What to work on> Copy out the lines between the one that contains "the unified ecosystem." and the one that contains "### Templates / React", both included, keeping every character unchanged.

Listed records START

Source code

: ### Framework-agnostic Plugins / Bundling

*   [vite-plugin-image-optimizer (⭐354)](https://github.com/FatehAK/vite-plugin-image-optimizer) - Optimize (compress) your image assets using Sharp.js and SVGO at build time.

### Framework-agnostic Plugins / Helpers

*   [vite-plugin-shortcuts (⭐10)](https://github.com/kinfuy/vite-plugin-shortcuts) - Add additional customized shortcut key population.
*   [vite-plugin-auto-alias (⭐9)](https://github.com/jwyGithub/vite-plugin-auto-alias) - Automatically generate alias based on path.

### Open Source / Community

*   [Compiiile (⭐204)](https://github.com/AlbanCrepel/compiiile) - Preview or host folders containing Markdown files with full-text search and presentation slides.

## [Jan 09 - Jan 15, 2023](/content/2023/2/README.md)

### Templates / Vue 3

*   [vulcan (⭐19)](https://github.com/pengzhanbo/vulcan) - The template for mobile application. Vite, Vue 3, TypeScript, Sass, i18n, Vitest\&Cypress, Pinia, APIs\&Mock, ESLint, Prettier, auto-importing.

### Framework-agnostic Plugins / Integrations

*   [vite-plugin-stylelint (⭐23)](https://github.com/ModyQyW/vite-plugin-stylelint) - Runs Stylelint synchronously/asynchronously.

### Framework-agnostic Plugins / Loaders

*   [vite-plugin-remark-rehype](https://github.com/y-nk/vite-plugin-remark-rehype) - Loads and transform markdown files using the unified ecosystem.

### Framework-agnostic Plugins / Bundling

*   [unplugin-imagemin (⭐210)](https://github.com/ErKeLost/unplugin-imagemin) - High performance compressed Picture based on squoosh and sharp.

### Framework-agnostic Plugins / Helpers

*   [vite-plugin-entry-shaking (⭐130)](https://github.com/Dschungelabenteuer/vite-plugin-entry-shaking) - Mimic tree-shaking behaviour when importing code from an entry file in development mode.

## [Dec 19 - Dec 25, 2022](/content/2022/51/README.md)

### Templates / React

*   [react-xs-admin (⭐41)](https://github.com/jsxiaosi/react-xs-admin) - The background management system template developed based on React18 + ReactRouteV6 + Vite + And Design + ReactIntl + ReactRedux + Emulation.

Listed records END

Answer for this exercise>
*   [vite-plugin-remark-rehype](https://github.com/y-nk/vite-plugin-remark-rehype) - Loads and transform markdown files using the unified ecosystem.

### Framework-agnostic Plugins / Bundling

*   [unplugin-imagemin (⭐210)](https://github.com/ErKeLost/unplugin-imagemin) - High performance compressed Picture based on squoosh and sharp.

### Framework-agnostic Plugins / Helpers

*   [vite-plugin-entry-shaking (⭐130)](https://github.com/Dschungelabenteuer/vite-plugin-entry-shaking) - Mimic tree-shaking behaviour when importing code from an entry file in development mode.

## [Dec 19 - Dec 25, 2022](/content/2022/51/README.md)

### Templates / React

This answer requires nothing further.